Slattery replied that he "couldn't agree more," adding he hoped the disruption would separate the truly destitute from the entitled.
"The liability stuff to me is irrelevant as long as we don't take sleeping bags, tents and real personal belongings," he wrote. "I think we need to inconvenience them as much as possible. If we have a weekly presence ... some of the 'I think it's hip to be homeless' inbreeds will stick to couch hoppin or move on."
July 2015: Deadline Extended
On July 15, the city announced that those camping in the marsh had 10 days to get out. To bolster the case for eviction, Slattery presented the city council with numbers on the amount of trash collected and photos of vandalized city property. EPD employees gathered statistics on the number of available beds at the Rescue Mission and the criminal history of homeless people contacted by officers. The number of shelter beds available was crucial to make the case that EPD was not rousting people without adequate available shelter, a distinction that could save the city from a potential lawsuit.
But three days before the deadline, Mills sent a memo to department heads saying, in no uncertain terms, that his officers would not "forcibly remove people from their tents." Mills said this was in accordance with legal standards that prevented officers from entering structures without warrants but he also seemed to have a larger concern about the pending eviction.
"We are not interested in displacing homeless people," Mills stated.
Looking back, Mills said the eventual success of the May 2016 clean up was due to EPD being allowed to strategize on its own schedule. He declined to comment on the many false starts that preceded that date, but said he was concerned that a wholesale eviction would result in "200 tents on Fifth Street" the next day. Utilizing social service workers to help connect people with resources and housing encouraged "fractured displacement" rather than the wholesale relocation of several hundred people.

-- Raw data --
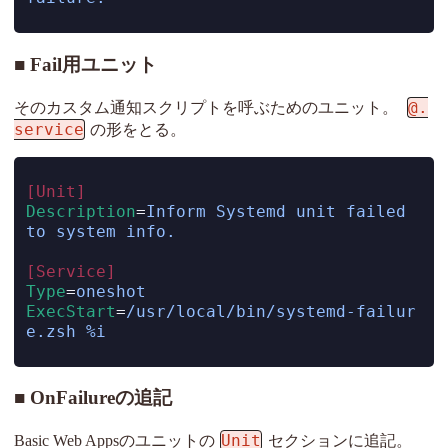
Fail用ユニット
@.
そのカスタム通知スクリプトを呼ぶためのユニット。
service
の形をとる。
[Unit]
Description
=
Inform Systemd unit failed 
to system info.
[Service]
Type
=
oneshot
ExecStart
=
/usr/local/bin/systemd-failur
e.zsh %i
OnFailureの追記
Unit
Basic Web Appsのユニットの
セクションに追記。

-- Problem to work on --
Repeat the passage about the city's homeless encampment eviction word for word, everything from "But three days" down to "the pending eviction.". The records have no connection to the text.

-- Result of this task --
But three days before the deadline, Mills sent a memo to department heads saying, in no uncertain terms, that his officers would not "forcibly remove people from their tents." Mills said this was in accordance with legal standards that prevented officers from entering structures without warrants but he also seemed to have a larger concern about the pending eviction.